Using molecules from HMDB

Setup

Please set up the environment as shown in the Source code setup page.

Step 1: Data preparation

Download the HMDB molecules dataset from HMDB Downloads. The expected data directory structure is:

|- data
  |- hmdb
    |- structures.sdf

Step 2: Preprocessing

Use the following commands to preprocess the datasets. The dataset configuration is stored in ./molnetpack/config/preprocess_etkdgv3.yml.

Using ETKDGv3:

python scripts/hmdb2pkl.py --data_config_path ./molnetpack/config/preprocess_etkdgv3.yml

Or using original conformation:

python scripts/hmdb2pkl.py --data_config_path ./molnetpack/config/preprocess_hmdb.yml

Step 3: MS/MS generation

Use the following commands to generate MS/MS spectra. The model configuration is stored in ./molnetpack/config/molnet.yml. Remember to modify the commands if you’re using the original conformations from HMDB.

for i in {0..21}; do
  python scripts/predict.py --task msms \
  --test_data ./data/hmdb/hmdb_etkdgv3_$i.pkl \
  --model_config_path ./molnetpack/config/molnet.yml \
  --data_config_path ./molnetpack/config/preprocess_etkdgv3.yml \
  --resume_path ./check_point/molnet_qtof_etkdgv3.pt \
  --result_path ./data/hmdb/molnet_hmdb_etkdgv3_$i.mgf
done

Using molecules from RefMet

Setup

Please set up the environment as shown in the Source code setup page.

Step 1: Data preparation

Download the RefMet molecules dataset from RefMet Browse. The expected data directory structure is:

|- data
  |- refmet
    |- refmet.csv

Step 2: Preprocessing

Use the following commands to preprocess the datasets. The dataset configuration is stored in ./molnetpack/config/preprocess_etkdgv3.yml.

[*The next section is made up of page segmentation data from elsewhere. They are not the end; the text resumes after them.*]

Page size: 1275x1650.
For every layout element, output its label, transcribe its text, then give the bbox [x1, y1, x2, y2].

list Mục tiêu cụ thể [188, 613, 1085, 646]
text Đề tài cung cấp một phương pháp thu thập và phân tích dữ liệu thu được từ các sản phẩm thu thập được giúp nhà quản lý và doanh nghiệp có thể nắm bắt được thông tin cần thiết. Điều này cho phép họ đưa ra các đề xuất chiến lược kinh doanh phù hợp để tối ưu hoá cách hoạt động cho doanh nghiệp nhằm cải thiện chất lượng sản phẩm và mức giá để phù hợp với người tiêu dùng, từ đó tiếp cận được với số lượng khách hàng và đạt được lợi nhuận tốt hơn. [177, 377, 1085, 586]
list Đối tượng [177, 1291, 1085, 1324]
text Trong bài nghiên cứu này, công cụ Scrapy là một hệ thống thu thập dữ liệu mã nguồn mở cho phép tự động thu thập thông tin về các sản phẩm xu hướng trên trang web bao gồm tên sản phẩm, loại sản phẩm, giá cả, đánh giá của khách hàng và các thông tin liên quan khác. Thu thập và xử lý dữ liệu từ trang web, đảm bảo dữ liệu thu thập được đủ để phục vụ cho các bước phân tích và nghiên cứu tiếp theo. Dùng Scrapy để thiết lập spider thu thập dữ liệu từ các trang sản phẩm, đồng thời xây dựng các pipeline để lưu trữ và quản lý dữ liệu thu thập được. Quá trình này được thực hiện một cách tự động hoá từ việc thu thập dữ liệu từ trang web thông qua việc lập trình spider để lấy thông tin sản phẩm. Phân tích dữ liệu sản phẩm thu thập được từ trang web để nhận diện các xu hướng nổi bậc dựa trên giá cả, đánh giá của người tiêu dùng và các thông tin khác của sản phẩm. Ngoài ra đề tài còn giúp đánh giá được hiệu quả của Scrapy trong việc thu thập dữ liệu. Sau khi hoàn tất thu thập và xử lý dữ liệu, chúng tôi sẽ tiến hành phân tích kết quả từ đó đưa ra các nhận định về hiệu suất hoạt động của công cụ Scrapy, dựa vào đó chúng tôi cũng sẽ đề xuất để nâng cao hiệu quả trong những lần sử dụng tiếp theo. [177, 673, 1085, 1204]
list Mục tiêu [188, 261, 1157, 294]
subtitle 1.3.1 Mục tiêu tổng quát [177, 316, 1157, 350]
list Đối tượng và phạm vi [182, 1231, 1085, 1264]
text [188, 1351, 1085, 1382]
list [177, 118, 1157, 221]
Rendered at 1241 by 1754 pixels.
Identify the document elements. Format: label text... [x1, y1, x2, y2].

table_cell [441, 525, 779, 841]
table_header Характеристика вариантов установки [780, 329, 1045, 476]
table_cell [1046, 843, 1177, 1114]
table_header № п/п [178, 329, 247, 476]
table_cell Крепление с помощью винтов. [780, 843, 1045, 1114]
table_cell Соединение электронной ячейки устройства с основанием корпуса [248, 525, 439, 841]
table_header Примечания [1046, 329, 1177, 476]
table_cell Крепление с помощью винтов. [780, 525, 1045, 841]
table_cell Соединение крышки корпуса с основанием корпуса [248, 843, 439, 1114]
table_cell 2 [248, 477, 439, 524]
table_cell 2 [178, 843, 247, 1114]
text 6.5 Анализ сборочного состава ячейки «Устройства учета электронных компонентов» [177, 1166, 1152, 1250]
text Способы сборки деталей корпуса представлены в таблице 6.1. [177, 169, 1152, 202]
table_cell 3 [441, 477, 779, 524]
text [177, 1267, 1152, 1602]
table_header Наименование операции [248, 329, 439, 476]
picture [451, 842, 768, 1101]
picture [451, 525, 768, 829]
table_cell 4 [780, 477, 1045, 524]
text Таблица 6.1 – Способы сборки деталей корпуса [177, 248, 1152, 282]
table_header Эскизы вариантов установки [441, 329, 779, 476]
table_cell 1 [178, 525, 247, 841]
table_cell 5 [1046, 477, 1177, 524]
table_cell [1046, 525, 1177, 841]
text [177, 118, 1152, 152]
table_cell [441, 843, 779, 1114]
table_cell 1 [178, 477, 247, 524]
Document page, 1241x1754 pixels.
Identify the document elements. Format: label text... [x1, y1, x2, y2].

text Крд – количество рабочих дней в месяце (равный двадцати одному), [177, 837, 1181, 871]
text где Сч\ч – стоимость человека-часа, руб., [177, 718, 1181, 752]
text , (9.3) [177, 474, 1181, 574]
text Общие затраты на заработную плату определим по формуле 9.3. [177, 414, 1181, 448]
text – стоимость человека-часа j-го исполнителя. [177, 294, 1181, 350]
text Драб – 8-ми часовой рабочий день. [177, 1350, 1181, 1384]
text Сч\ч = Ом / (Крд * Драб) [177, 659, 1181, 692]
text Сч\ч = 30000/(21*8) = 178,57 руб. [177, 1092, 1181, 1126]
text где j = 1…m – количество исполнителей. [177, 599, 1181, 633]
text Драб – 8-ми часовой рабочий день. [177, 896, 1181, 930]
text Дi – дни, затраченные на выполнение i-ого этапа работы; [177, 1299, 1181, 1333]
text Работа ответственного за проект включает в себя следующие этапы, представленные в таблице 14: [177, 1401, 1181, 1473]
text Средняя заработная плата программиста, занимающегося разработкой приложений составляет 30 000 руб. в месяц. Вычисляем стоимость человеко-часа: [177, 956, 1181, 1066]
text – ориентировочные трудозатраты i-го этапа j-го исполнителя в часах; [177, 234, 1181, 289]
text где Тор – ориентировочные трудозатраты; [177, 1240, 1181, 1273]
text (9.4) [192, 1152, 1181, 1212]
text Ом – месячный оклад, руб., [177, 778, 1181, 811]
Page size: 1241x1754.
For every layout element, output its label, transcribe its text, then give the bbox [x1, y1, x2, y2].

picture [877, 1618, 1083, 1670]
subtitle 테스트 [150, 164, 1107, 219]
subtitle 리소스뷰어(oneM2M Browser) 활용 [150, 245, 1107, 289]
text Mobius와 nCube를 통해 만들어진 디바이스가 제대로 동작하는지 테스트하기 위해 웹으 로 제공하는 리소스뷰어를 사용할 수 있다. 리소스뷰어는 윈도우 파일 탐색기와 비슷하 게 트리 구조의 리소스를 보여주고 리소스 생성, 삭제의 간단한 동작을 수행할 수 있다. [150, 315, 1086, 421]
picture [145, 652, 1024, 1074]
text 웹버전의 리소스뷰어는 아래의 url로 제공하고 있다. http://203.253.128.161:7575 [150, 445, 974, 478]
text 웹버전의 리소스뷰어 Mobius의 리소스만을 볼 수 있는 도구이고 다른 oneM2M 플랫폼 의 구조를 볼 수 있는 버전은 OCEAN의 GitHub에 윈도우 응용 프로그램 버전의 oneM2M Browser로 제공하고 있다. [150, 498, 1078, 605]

python scripts/refmet2pkl.py --data_config_path ./molnetpack/config/preprocess_etkdgv3.yml

Step 3: MS/MS generation

Use the following commands to generate MS/MS spectra. The model configuration is stored in ./molnetpack/config/molnet.yml.

python scripts/predict.py --task msms \
--test_data ./data/refmet/refmet_etkdgv3.pkl \
--model_config_path ./molnetpack/config/molnet.yml \
--data_config_path ./molnetpack/config/preprocess_etkdgv3.yml \
--resume_path ./check_point/molnet_qtof_etkdgv3.pt \
--result_path ./data/refmet/molnet_refmet_etkdgv3.mgf